Brief | The only acceptable output is every entry, printed exactly.

....

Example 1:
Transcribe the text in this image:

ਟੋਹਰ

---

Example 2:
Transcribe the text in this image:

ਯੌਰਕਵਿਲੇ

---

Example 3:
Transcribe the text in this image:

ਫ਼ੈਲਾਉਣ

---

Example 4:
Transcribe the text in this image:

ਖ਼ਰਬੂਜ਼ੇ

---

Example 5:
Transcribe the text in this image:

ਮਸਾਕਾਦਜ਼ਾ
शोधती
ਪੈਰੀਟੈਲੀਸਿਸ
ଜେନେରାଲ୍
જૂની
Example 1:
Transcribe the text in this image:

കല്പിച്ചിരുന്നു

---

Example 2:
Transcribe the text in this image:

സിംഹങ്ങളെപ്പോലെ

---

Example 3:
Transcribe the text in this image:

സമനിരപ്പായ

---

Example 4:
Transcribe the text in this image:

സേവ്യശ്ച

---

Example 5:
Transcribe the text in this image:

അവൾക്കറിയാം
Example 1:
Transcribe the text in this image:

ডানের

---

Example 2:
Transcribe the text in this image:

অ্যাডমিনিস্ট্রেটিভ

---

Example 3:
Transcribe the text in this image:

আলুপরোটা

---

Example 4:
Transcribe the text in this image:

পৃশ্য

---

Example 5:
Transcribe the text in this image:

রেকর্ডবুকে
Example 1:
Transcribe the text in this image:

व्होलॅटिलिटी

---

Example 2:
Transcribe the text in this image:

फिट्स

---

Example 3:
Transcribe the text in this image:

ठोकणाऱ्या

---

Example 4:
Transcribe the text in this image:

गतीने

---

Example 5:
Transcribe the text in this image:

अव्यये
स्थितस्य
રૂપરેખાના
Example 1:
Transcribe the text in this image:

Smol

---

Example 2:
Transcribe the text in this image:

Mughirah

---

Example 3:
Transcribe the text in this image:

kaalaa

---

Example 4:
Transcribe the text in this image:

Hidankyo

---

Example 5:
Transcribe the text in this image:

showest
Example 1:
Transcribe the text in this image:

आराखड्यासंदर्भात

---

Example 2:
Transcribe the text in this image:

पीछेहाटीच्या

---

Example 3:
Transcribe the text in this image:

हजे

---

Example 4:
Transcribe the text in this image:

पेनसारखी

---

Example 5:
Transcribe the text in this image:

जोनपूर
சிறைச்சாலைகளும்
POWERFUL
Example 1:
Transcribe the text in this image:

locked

....

Answer area |
Example 1:
Transcribe the text in this image:

ਟੋਹਰ

---

Example 2:
Transcribe the text in this image:

ਯੌਰਕਵਿਲੇ

---

Example 3:
Transcribe the text in this image:

ਫ਼ੈਲਾਉਣ

---

Example 4:
Transcribe the text in this image:

ਖ਼ਰਬੂਜ਼ੇ

---

Example 5:
Transcribe the text in this image:

ਮਸਾਕਾਦਜ਼ਾ
शोधती
ਪੈਰੀਟੈਲੀਸਿਸ
ଜେନେରାଲ୍
જૂની
Example 1:
Transcribe the text in this image:

കല്പിച്ചിരുന്നു

---

Example 2:
Transcribe the text in this image:

സിംഹങ്ങളെപ്പോലെ

---

Example 3:
Transcribe the text in this image:

സമനിരപ്പായ

---

Example 4:
Transcribe the text in this image:

സേവ്യശ്ച

---

Example 5:
Transcribe the text in this image:

അവൾക്കറിയാം
Example 1:
Transcribe the text in this image:

ডানের

---

Example 2:
Transcribe the text in this image:

অ্যাডমিনিস্ট্রেটিভ

---

Example 3:
Transcribe the text in this image:

আলুপরোটা

---

Example 4:
Transcribe the text in this image:

পৃশ্য

---

Example 5:
Transcribe the text in this image:

রেকর্ডবুকে
Example 1:
Transcribe the text in this image:

व्होलॅटिलिटी

---

Example 2:
Transcribe the text in this image:

फिट्स

---

Example 3:
Transcribe the text in this image:

ठोकणाऱ्या

---

Example 4:
Transcribe the text in this image:

गतीने

---

Example 5:
Transcribe the text in this image:

अव्यये
स्थितस्य
રૂપરેખાના
Example 1:
Transcribe the text in this image:

Smol

---

Example 2:
Transcribe the text in this image:

Mughirah

---

Example 3:
Transcribe the text in this image:

kaalaa

---

Example 4:
Transcribe the text in this image:

Hidankyo

---

Example 5:
Transcribe the text in this image:

showest
Example 1:
Transcribe the text in this image:

आराखड्यासंदर्भात

---

Example 2:
Transcribe the text in this image:

पीछेहाटीच्या

---

Example 3:
Transcribe the text in this image:

हजे

---

Example 4:
Transcribe the text in this image:

पेनसारखी

---

Example 5:
Transcribe the text in this image:

जोनपूर
சிறைச்சாலைகளும்
POWERFUL
Example 1:
Transcribe the text in this image:

locked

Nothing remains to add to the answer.